## STUDY TEXT

Hello!
Some time ago I created a problem for local programming competition. Unfortunately it turned out that I had incomplete proof of one lemma, that I can not show even to this day.
Lemma: Given an increasing array of $$$N$$$ arbitrary large numbers we define its cost as sum of lengths of all non-trivial, maximal arithmetic progressions starting at the first element. The cost of any array is $$$\mathcal{O}(N\log{N})$$$.
For example for array $$$[0, 2, 3, 4, 6, 8, 9]$$$ — the total cost is $$$|[0, 2, 4, 6, 8]| + |[0, 3, 6, 9]| + |[0, 4, 8]| + |[0, 6]| + |[0, 8]| + |[0, 9]| = 5 + 4 + 3 + 2 + 2 + 2= 18$$$.

## WHAT YOU SHOULD DO
Copy the stretch of the forum post from "Some time ago" through "2 + 2 + 2= 18$$$.", renaming each "array" to "sequence". Work only from the forum post.

## RECORDS
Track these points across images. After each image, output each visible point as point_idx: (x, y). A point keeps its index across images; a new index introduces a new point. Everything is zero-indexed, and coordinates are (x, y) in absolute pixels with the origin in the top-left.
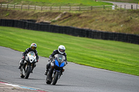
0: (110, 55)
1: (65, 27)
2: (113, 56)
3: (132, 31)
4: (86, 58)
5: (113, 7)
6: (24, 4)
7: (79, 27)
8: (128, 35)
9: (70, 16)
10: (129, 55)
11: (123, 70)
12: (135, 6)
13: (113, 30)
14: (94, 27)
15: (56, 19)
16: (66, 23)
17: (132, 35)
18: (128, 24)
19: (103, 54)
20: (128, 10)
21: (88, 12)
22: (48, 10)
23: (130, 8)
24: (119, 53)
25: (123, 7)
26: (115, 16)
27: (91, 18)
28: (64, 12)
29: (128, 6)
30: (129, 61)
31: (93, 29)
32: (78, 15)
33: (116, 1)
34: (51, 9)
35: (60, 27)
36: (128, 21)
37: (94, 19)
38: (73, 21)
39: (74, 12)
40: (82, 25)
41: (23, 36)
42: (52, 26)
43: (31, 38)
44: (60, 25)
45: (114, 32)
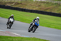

## OUTPUT BELOW
Some time ago I created a problem for local programming competition. Unfortunately it turned out that I had incomplete proof of one lemma, that I can not show even to this day.
Lemma: Given an increasing sequence of $$$N$$$ arbitrary large numbers we define its cost as sum of lengths of all non-trivial, maximal arithmetic progressions starting at the first element. The cost of any sequence is $$$\mathcal{O}(N\log{N})$$$.
For example for sequence $$$[0, 2, 3, 4, 6, 8, 9]$$$ — the total cost is $$$|[0, 2, 4, 6, 8]| + |[0, 3, 6, 9]| + |[0, 4, 8]| + |[0, 6]| + |[0, 8]| + |[0, 9]| = 5 + 4 + 3 + 2 + 2 + 2= 18$$$.